■ **Provided data**
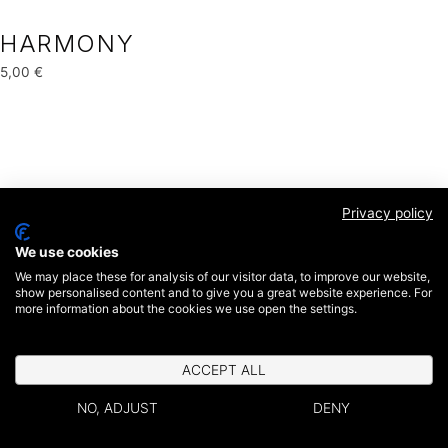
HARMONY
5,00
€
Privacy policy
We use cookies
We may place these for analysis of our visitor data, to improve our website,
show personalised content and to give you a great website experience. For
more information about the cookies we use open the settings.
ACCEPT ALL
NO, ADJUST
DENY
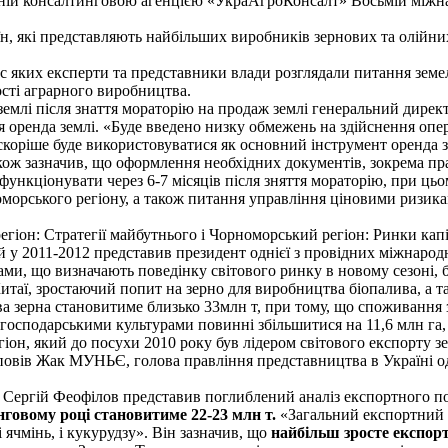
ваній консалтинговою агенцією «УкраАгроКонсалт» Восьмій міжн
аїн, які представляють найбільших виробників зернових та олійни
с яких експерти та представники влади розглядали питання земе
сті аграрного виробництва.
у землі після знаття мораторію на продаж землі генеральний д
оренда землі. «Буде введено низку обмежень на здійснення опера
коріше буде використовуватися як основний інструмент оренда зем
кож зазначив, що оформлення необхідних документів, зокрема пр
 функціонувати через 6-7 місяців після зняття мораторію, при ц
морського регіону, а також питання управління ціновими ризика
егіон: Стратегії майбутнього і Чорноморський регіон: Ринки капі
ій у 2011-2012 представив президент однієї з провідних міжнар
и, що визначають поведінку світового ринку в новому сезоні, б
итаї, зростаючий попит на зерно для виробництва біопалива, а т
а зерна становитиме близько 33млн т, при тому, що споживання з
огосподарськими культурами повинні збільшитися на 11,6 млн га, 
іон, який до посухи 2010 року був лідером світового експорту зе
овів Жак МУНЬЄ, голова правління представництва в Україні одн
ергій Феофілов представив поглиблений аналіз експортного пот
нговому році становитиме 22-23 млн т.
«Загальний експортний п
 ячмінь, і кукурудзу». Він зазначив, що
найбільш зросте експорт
--
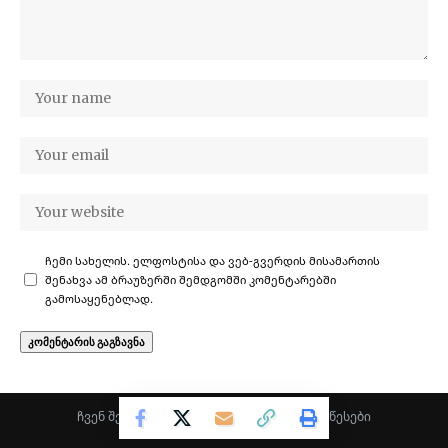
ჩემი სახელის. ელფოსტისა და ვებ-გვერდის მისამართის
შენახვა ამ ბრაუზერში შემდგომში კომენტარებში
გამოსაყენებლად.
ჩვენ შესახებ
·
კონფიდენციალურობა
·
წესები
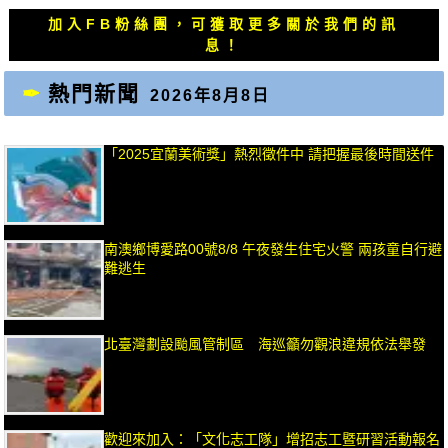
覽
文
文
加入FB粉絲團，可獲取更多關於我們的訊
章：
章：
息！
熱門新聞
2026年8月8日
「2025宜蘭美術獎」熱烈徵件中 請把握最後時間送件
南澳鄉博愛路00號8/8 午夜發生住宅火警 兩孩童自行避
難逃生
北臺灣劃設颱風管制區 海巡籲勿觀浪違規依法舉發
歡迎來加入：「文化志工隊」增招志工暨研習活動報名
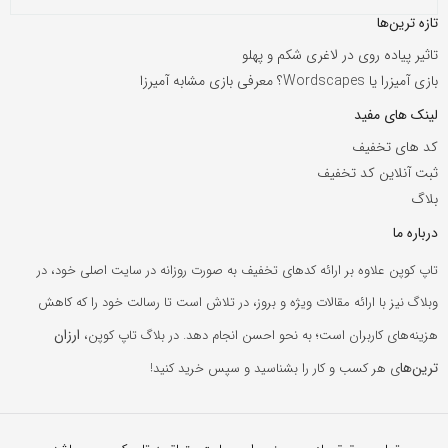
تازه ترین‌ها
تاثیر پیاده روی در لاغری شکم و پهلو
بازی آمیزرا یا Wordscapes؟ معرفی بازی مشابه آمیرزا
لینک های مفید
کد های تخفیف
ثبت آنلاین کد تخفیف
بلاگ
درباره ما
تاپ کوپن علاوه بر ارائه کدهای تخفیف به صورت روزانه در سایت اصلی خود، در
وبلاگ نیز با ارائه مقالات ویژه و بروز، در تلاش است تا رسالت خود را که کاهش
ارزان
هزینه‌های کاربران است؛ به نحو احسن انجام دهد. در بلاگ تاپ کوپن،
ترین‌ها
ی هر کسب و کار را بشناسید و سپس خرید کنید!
...
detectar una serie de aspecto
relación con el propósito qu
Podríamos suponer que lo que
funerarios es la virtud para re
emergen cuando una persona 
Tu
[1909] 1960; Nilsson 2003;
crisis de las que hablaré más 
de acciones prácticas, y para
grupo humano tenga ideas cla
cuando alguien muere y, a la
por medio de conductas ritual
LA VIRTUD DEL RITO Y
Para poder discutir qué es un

■ **Problem to solve**
Set down exactly the lines of the data above, beginning with the line that has "итаї, зростаючий попит" and ending with the line that has "овів Жак МУНЬЄ, голова", and no others.

■ **Your response**
итаї, зростаючий попит на зерно для виробництва біопалива, а т
а зерна становитиме близько 33млн т, при тому, що споживання з
огосподарськими культурами повинні збільшитися на 11,6 млн га, 
іон, який до посухи 2010 року був лідером світового експорту зе
овів Жак МУНЬЄ, голова правління представництва в Україні одн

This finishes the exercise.